Speaking at GasMart 2004 in Denver, CO, Levine said that the risk management marketplace has changed significantly, noting that the distribution of players has shifted. In addition, Levine pointed out that new entrants are emerging and current business models are changing, with tighter controls on trading functions being implemented.

“After a 20-year period that commodity prices in general have been falling, they are now starting to recover for a whole variety of reasons,” Levine said. “So, they become a place of interest for new investment.”

Backing up the fact that the natural gas marketplace is changing, Levine pointed out that from January-June 2002, 66% of the Nymex natural gas futures market participation in open interest came from marketers.

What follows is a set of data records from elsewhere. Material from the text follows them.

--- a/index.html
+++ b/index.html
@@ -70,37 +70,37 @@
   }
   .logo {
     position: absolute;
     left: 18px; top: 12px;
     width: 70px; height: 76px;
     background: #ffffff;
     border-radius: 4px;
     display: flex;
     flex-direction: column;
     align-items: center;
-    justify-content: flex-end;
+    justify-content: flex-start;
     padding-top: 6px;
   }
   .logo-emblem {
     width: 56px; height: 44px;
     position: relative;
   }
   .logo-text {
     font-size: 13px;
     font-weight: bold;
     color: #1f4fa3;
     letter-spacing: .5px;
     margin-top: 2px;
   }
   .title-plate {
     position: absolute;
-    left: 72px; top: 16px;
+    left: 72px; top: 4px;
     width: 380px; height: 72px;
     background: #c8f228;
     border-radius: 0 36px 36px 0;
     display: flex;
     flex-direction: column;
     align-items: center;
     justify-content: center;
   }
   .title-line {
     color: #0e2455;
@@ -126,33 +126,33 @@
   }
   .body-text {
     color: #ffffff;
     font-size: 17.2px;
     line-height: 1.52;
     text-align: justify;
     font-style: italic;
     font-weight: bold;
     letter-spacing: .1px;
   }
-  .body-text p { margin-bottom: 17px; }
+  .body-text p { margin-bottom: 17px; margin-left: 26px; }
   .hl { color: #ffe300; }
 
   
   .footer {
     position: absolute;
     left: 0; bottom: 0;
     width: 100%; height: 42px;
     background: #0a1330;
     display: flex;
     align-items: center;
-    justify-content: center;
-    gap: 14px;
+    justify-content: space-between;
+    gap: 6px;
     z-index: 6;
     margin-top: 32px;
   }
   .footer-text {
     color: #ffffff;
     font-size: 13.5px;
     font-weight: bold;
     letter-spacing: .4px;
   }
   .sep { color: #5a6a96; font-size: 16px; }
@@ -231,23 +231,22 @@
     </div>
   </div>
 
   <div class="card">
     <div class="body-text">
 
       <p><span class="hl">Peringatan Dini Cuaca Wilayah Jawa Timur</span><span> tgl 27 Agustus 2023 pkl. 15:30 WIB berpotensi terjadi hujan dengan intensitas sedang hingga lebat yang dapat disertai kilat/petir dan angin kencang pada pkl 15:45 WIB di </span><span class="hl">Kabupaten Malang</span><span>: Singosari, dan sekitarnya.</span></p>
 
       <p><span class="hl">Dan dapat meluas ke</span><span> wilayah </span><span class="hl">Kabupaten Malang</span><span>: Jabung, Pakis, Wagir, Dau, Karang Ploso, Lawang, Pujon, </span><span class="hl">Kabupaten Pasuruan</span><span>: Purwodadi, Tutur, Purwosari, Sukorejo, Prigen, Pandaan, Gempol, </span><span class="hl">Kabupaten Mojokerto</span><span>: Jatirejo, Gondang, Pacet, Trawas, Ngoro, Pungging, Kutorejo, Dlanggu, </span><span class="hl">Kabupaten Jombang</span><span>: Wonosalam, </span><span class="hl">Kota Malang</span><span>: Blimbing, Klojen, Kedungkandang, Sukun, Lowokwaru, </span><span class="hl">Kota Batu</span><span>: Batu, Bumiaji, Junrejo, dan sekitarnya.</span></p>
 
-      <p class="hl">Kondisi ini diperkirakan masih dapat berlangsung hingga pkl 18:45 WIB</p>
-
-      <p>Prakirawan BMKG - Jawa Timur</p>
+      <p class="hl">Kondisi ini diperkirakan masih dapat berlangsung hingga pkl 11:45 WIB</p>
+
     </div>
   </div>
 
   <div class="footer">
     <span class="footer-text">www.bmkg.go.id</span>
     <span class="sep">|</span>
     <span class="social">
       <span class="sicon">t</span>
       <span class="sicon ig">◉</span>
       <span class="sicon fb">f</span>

From January-June 2003, the marketers share of participation had dropped to 56.5%, with funds, the financial community and floor traders taking up most of the slack.

“It’s these changes that have changed the risk parameter of what’s happened in the market,” he said. As to what caused it, Levine said a host of events forced the shift to Nymex clearing:

Touching on the Enron scandal and the collapse of the energy merchant sector, Levine said “it was hardly felt on [Nymex]…We didn’t see a huge variation in prices” directly as a result of the fallout.

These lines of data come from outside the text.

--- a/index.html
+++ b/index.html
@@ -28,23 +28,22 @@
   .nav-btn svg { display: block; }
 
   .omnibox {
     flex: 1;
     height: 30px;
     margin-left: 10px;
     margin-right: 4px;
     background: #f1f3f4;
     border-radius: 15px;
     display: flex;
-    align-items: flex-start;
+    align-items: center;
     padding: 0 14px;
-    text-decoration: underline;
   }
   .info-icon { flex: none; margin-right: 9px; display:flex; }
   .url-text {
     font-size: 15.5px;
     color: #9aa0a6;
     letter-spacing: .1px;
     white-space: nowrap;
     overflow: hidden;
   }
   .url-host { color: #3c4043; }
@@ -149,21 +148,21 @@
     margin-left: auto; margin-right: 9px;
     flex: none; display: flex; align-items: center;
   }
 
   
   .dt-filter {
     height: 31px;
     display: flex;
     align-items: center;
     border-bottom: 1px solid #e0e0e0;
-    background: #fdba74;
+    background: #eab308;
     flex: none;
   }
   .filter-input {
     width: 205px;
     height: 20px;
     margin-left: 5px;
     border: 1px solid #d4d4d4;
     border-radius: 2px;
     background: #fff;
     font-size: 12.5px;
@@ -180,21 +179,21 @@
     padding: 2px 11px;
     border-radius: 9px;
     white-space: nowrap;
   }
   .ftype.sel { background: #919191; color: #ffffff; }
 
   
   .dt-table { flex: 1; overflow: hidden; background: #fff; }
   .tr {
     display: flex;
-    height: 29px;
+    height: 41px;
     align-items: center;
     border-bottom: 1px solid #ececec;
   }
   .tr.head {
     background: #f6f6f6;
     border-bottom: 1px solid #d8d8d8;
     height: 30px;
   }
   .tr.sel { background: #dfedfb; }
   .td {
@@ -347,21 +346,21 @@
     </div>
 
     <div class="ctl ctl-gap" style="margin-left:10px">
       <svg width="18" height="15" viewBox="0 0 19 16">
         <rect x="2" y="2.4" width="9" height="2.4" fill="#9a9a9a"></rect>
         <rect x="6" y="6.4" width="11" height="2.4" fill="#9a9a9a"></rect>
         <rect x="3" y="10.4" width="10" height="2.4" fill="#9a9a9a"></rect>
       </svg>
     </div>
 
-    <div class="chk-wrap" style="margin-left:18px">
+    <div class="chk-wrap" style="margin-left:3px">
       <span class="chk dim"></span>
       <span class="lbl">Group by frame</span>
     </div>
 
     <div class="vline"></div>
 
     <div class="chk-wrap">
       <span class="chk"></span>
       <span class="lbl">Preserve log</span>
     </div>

Looking ahead, Levine said he is expecting the natural gas futures market to get even stronger in the weeks and months ahead. He added that he wouldn’t be at all surprised if the current $6-plus natural gas futures market rose “considerably” higher.

He said the next good shot to be a buyer may come sometime in July or August, but there are no guarantees this year. There wasn’t even a shoulder period like there had been in the past, he noted. “I don’t know when there will be [a shoulder period]…because gas doesn’t trade on its own, it trades in conjunction with all other energy.”

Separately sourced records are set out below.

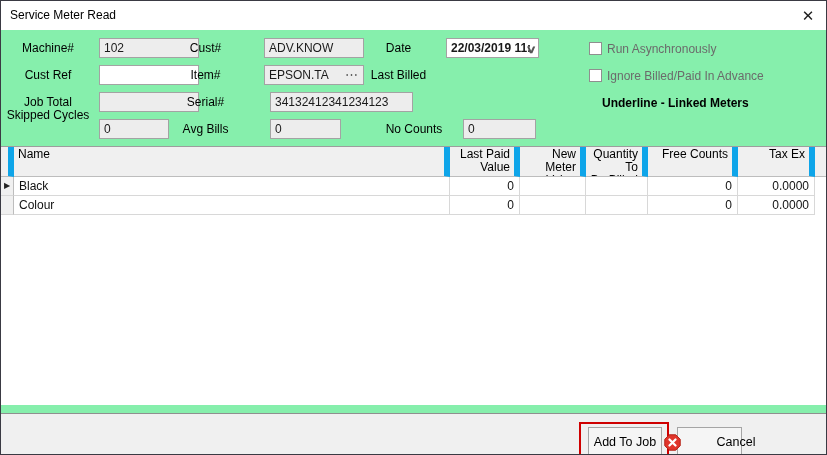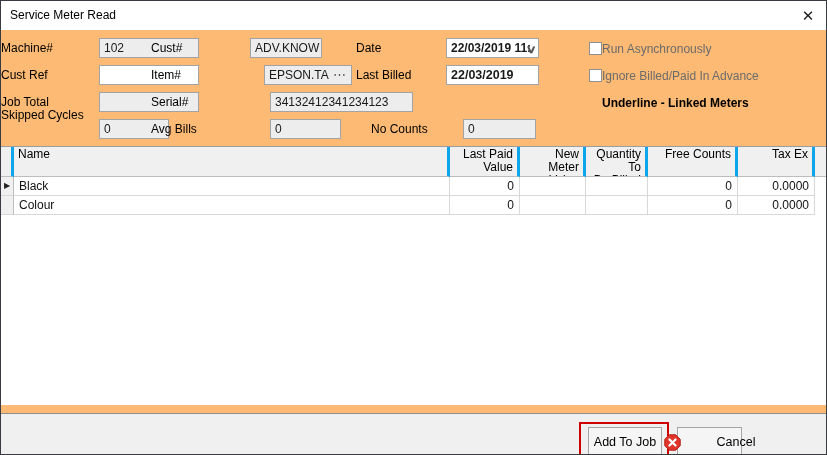--- a/index.html
+++ b/index.html
@@ -4,42 +4,42 @@
 <style>
   * { margin:0; padding:0; box-sizing:border-box; }
   body {
     font-family:"Liberation Sans", sans-serif;
     background:#d8d8d8;
   }
   .dialog {
     position:relative;
     width:827px; height:455px;
     border:1px solid #3a3a43;
-    background:#fdba74;
+    background:#86efac;
     font-size:12px; color:#111;
     overflow:hidden;
   }
   
   .titlebar {
     position:absolute; left:0; top:0; width:825px; height:29px;
     background:#ffffff;
   }
   .title-text {
     position:absolute; left:9px; top:7px;
     font-size:12px; color:#000;
   }
   .close-btn {
     position:absolute; right:6px; top:4px; width:24px; height:22px;
     display:flex; align-items:center; justify-content:center;
     font-size:15px; color:#1a1a1a; cursor:default;
   }
   
   .lbl {
     position:absolute; height:20px; line-height:20px;
-    text-align:left; color:#000;
+    text-align:center; color:#000;
   }
   .field {
     position:absolute; height:20px;
     border:1px solid #a3a3a3; background:#ededed;
     line-height:18px; padding:0 4px;
     color:#1a1a1a; overflow:hidden; white-space:nowrap;
   }
   .field.white { background:#ffffff;font-weight:bold; }
   .field.bold { font-weight:bold; font-size:12.5px; }
   .dd-chevron {
@@ -48,37 +48,37 @@
   }
   .browse-dots {
     position:absolute; right:4px; top:0; line-height:18px;
     color:#333; font-size:13px; letter-spacing:1px; cursor:default;
   }
   .chk-row { position:absolute; left:588px; height:15px; display:flex; align-items:center; }
   .chk-box {
     width:13px; height:13px; border:1px solid #8f8f8f; background:#fff;
     flex:0 0 auto;
   }
-  .chk-lbl { color:#6b6b6b; }
+  .chk-lbl { margin-left:5px; color:#6b6b6b; }
   .linked-note {
     position:absolute; left:601px; top:95px;
     font-weight:bold; color:#000;
   }
   
   .grid {
     position:absolute; left:0; top:145px; width:825px; height:259px;
     background:#ffffff; border-top:1px solid #9d9d9d;
   }
   .grid-row {
     display:grid;
     grid-template-columns:13px 436px 70px 66px 62px 90px 77px 1fr;
   }
   .hcell {
     height:30px; background:#f0f0f0;
-    border-right:3px solid #0ea5e9; border-bottom:1px solid #bdbdbd;
+    border-right:6px solid #0ea5e9; border-bottom:1px solid #bdbdbd;
     padding:1px 4px 0 4px; line-height:13px;
     text-align:right; color:#000; overflow:hidden;
   }
   .hcell.left { text-align:left; }
   .hcell.sel { padding:0; }
   .hcell.filler { border-right:none; }
   .dcell {
     height:19px; background:#ffffff;
     border-right:1px solid #d8d8d8; border-bottom:1px solid #d8d8d8;
     padding:0 5px; line-height:18px;
@@ -115,44 +115,43 @@
 
   <div class="titlebar">
     <span class="title-text">Service Meter Read</span>
     <span class="close-btn">✕</span>
   </div>
 
   <div class="lbl" style="left:0;width:94px;top:37px">Machine#</div>
   <div class="field" style="left:98px;width:100px;top:37px"><span>102</span></div>
 
   <div class="lbl" style="left:150px;width:109px;top:37px">Cust#</div>
-  <div class="field" style="left:249px;width:72px;top:37px"><span>ADV.KNOW</span></div>
+  <div class="field" style="left:263px;width:100px;top:37px"><span>ADV.KNOW</span></div>
 
   <div class="lbl" style="left:355px;width:85px;top:37px">Date</div>
   <div class="field white" style="left:445px;width:93px;top:37px">
     <span>22/03/2019 11:</span>
     <span class="dd-chevron">∨</span>
   </div>
 
   <div class="chk-row" style="top:40px">
     <span class="chk-box"></span>
     <span class="chk-lbl">Run Asynchronously</span>
   </div>
 
   <div class="lbl" style="left:0;width:94px;top:64px">Cust Ref</div>
   <div class="field white" style="left:98px;width:100px;top:64px"><span></span></div>
 
   <div class="lbl" style="left:150px;width:109px;top:64px">Item#</div>
-  <div class="field" style="left:263px;width:88px;top:64px">
+  <div class="field" style="left:263px;width:100px;top:64px">
     <span>EPSON.TA</span>
     <span class="browse-dots">⋯</span>
   </div>
 
   <div class="lbl" style="left:355px;width:85px;top:64px">Last Billed</div>
-  <div class="field white bold" style="left:445px;width:93px;top:64px"><span>22/03/2019</span></div>
 
   <div class="chk-row" style="top:67px">
     <span class="chk-box"></span>
     <span class="chk-lbl">Ignore Billed/Paid In Advance</span>
   </div>
 
   <div class="lbl" style="left:0;width:94px;top:91px">Job Total</div>
   <div class="field" style="left:98px;width:100px;top:91px"><span></span></div>
 
   <div class="lbl" style="left:150px;width:109px;top:91px">Serial#</div>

With crude oil and gasoline setting new all-time highs, Levine said he doesn’t see natural gas receding lower anytime soon. “I don’t see in the current environment, the [natural gas] price settling back in any dramatic way. While we fully expect some sort of setback, we are now skeptical it can go much below $6.” He set a top of around $7.40, but added that it wouldn’t surprise him if it went higher.

Levine also said that if Middle East tension disrupts oil supply, it is conceivable that crude could top $50 and certainly would put more upward pressure on natural gas. By the same token, a collapse in liquids prices also would put downward pressure on natural gas prices.

Thomas Riley, executive vice president-Production, Natural Gas Marketing and Business Development for Petroleum Development Corp., said he currently is employing a strategy of buying puts below the market and selling calls above the market. Because of his bullish outlook of the market, coupled with the fact that call options are generally more expensive than puts, Riley buys twice as many puts as calls that he sells. Specifically, he might sell a $7.00 call for roughly 80 cents and use the proceeds to finance the purchase of two $6.00 puts. This asymmetrical options strategy allows him to capture two-thirds of any run to the upside, while limiting his exposure to a price collapse to just a third of his production.